● **ACTIVITY**: Your task is to copy every line of the entries that contains "Brain".

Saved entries
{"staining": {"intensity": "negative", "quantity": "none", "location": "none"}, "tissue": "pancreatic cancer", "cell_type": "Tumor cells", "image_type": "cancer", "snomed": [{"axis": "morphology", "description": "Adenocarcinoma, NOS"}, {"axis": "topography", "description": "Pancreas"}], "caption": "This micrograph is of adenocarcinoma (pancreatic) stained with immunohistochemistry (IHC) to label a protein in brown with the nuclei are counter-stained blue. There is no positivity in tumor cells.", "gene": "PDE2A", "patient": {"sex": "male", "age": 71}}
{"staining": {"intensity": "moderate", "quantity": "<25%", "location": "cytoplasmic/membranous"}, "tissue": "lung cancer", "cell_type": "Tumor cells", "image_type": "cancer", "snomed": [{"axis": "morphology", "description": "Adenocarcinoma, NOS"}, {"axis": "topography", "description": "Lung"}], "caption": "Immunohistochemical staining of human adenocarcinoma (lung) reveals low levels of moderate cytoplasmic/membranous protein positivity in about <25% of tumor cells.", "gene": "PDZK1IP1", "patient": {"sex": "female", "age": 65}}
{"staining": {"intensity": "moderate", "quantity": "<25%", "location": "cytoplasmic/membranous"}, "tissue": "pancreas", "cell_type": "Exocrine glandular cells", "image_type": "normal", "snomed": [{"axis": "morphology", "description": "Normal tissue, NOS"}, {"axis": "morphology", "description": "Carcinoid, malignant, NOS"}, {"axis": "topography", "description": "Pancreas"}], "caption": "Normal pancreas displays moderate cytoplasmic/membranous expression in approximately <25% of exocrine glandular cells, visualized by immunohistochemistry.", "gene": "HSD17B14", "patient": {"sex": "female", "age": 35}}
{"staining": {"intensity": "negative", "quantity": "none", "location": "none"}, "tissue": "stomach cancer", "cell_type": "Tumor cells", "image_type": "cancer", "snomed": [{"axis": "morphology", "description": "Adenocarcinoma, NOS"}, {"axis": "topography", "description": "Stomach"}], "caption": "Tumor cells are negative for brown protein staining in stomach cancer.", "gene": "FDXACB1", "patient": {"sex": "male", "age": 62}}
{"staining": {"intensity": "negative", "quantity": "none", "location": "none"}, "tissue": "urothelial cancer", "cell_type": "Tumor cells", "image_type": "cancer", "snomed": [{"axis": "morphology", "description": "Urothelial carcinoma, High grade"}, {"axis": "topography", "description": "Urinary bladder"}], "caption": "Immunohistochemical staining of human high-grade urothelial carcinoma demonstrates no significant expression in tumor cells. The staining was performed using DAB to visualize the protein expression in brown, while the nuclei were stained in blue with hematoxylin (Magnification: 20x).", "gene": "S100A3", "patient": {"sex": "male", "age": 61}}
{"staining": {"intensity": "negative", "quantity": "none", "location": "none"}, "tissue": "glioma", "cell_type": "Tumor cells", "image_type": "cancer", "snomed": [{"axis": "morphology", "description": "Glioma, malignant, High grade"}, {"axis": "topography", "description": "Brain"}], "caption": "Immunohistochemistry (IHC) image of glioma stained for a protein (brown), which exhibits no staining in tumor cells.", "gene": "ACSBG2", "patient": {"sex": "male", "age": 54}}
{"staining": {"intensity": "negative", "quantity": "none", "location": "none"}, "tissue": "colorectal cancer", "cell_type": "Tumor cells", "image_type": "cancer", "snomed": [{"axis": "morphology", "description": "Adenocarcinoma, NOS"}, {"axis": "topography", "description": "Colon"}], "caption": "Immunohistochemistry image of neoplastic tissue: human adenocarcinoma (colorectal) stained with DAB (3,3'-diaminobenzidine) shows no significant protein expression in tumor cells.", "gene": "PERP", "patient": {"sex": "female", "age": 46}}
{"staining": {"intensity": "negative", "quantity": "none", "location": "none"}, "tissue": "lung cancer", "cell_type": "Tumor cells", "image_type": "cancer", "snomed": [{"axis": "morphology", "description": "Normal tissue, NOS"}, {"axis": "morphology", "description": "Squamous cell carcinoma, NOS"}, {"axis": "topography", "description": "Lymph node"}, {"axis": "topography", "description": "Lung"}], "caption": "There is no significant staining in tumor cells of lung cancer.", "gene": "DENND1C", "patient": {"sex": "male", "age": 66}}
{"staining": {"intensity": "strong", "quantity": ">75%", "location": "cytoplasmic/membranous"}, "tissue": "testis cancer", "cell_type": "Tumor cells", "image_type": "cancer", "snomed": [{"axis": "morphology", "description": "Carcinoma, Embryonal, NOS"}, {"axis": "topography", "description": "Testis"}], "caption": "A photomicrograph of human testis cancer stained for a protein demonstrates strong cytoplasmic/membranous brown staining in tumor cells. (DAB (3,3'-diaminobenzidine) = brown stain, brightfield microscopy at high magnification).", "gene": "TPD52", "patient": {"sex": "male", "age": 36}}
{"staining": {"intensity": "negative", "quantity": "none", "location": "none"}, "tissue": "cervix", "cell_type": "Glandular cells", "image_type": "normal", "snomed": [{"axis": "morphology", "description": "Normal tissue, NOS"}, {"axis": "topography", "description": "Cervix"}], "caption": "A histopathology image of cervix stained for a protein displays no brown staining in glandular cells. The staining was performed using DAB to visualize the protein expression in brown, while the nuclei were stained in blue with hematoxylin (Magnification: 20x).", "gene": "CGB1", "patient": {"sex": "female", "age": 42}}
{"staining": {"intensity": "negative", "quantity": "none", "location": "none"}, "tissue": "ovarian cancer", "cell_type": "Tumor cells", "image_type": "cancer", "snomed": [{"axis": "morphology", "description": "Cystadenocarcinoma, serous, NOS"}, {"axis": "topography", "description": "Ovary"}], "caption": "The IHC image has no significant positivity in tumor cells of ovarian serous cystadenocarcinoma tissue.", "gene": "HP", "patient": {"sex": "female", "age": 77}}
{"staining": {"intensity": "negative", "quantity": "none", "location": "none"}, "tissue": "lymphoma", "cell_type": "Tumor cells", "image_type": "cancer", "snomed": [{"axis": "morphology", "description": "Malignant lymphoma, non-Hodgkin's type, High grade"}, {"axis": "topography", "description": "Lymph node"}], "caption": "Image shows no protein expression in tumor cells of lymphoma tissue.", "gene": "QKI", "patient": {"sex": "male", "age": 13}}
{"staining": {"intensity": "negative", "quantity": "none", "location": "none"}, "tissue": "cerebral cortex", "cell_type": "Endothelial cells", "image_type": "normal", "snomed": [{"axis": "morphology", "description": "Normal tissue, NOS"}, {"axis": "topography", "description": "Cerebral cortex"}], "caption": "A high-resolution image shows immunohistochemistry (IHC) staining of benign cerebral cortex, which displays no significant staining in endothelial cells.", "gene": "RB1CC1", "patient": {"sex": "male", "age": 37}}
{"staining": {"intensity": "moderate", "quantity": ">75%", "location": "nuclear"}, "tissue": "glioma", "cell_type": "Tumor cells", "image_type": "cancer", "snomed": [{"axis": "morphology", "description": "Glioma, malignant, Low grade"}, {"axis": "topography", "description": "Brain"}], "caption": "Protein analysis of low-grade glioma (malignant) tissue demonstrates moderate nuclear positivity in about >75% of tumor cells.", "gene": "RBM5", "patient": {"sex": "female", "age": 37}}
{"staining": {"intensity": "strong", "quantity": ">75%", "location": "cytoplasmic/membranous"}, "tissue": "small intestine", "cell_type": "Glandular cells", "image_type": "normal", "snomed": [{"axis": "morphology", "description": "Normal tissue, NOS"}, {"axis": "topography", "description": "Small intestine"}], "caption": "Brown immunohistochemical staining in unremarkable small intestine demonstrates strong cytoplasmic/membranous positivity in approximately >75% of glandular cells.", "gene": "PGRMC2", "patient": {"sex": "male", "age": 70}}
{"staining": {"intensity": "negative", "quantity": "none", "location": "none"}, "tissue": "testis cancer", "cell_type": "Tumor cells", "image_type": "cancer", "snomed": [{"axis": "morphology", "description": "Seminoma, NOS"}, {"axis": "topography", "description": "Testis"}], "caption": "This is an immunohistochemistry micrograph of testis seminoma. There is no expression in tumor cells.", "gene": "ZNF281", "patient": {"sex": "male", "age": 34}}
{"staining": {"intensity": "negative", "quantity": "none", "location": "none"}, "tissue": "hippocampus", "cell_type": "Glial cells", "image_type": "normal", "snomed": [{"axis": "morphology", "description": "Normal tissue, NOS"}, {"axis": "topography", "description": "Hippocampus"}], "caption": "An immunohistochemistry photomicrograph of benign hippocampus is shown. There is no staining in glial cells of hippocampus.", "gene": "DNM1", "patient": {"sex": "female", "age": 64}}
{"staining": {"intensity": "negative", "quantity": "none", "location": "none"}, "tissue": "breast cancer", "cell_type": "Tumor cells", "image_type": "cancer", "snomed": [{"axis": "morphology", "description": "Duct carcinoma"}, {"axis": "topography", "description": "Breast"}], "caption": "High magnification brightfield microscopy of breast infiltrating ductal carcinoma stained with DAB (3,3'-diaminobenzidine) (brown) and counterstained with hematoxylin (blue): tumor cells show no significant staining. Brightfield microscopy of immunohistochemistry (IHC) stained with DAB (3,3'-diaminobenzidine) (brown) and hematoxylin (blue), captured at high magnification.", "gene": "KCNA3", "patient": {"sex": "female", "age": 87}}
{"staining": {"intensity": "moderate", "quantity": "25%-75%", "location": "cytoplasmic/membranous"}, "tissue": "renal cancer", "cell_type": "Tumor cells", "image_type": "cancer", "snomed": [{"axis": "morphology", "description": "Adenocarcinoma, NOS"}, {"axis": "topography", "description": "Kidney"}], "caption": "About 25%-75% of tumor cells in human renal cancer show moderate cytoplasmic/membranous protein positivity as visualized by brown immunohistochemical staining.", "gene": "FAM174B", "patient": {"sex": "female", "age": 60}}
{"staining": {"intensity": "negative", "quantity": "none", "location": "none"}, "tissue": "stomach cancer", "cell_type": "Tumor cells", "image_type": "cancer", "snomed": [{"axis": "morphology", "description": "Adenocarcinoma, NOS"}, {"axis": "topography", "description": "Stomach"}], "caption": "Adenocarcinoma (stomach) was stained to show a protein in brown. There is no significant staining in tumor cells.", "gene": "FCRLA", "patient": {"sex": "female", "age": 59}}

● **EXERCISE OUTPUT**:
{"staining": {"intensity": "negative", "quantity": "none", "location": "none"}, "tissue": "glioma", "cell_type": "Tumor cells", "image_type": "cancer", "snomed": [{"axis": "morphology", "description": "Glioma, malignant, High grade"}, {"axis": "topography", "description": "Brain"}], "caption": "Immunohistochemistry (IHC) image of glioma stained for a protein (brown), which exhibits no staining in tumor cells.", "gene": "ACSBG2", "patient": {"sex": "male", "age": 54}}
{"staining": {"intensity": "moderate", "quantity": ">75%", "location": "nuclear"}, "tissue": "glioma", "cell_type": "Tumor cells", "image_type": "cancer", "snomed": [{"axis": "morphology", "description": "Glioma, malignant, Low grade"}, {"axis": "topography", "description": "Brain"}], "caption": "Protein analysis of low-grade glioma (malignant) tissue demonstrates moderate nuclear positivity in about >75% of tumor cells.", "gene": "RBM5", "patient": {"sex": "female", "age": 37}}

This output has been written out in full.